→ **TASK TO COMPLETE**
Your answer should consist of each line below that contains the string "africa".

Stored dataset items:
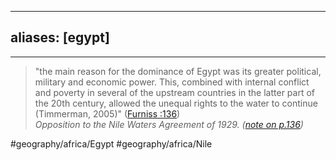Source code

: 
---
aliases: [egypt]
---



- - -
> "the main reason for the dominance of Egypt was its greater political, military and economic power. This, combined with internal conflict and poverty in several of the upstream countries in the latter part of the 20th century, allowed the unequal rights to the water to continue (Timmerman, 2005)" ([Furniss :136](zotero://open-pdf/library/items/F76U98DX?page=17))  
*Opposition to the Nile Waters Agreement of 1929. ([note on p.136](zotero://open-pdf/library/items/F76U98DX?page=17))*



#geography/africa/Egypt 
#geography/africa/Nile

→ **RESPONSE AREA**
#geography/africa/Egypt 
#geography/africa/Nile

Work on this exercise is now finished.